Osman Nevres Yılmazlar
Konya Ovası Çöl Olmasın
GÖKSU OVAYA İNECEK ÇİFTÇİNİN YÜZÜ GÜLECEK:
1991 Seçimleri sırasında kullanılmıştı bu slogan bazı siyasilerce. O yıllarda Konya Valisine çevre konusunda danışmanlık yaptığım için, araştırdım. DSİ’ nin “Mavi Tünel Projesi” idi. DSİ adeta cambazlık yaparak Göksu’nun suyunu Toros Dağlarını 3 baraj ve bir tünelle geçerek Konya Ovasına aktarıyordu. Konya Ovası’ndaki başta çiftçiler herkesin hoşuna gitti bu proje.
Proje hala bitirilmiş değildir. 100 milyon metreküplük su alınıyor. Avşar ve Bozkır Barajları arasındaki tünel inşaatı bitmediği için kalan bölüm hala ovaya akmış değildir.
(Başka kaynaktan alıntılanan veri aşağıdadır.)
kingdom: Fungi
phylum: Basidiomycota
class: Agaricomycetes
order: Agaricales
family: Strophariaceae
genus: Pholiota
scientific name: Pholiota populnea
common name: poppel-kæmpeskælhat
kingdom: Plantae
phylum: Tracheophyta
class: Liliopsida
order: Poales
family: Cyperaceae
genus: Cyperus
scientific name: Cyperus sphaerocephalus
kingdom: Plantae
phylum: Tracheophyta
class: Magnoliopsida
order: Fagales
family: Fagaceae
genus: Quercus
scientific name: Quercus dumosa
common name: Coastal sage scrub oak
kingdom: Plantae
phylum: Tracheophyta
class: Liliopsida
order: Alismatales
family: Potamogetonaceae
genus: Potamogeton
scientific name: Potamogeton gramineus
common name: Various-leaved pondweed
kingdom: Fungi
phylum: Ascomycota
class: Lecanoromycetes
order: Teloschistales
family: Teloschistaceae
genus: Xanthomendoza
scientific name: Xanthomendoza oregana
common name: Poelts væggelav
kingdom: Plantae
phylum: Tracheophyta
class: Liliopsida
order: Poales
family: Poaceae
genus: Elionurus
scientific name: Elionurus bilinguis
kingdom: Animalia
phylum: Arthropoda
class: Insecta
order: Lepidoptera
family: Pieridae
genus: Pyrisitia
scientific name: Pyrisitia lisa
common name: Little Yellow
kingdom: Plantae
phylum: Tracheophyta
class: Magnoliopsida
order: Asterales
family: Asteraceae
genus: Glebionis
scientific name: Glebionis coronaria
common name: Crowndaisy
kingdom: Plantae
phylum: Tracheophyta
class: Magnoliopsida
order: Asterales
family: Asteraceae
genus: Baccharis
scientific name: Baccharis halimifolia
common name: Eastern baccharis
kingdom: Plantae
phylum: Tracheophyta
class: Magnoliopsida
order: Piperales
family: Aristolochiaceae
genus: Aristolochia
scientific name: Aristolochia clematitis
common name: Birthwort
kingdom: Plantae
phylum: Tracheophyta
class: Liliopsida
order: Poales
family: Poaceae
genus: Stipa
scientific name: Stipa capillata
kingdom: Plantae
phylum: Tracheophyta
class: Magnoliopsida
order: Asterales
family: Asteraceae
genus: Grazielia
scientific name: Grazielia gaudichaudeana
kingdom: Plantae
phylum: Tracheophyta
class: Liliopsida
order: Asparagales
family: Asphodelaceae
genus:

O yıllarda da yeraltı sularında bir düşüş gözleniyordu ama bugünkü kriz aklımızdan geçmemişti. Zira; 10-12 yıl sonra Konya Ovasına ikinci sucul bitki MISIR ın geleceğini nereden bilebilirdik. Yeraltı suyu çeken kuyuların 3/4 ü kaçak, yani halkın ortak malı olan yeraltı suyunu, ücret ödemediği için “yağma hasanın böreği” gibi dikkatsiz ve verimsiz kullanılıyor.
İKLİM DEĞİŞİKLİĞİ VE KONYA KAPALI HAVZASI
Eğer ülkemizde bir çölleşme olgusu yaşanırsa bunun Konya Karapınar yöresinden başlayacağı biz çevreciler için bir sır değildir. Zira , bilim insanlarının değerlendirmeleri bu şekilde.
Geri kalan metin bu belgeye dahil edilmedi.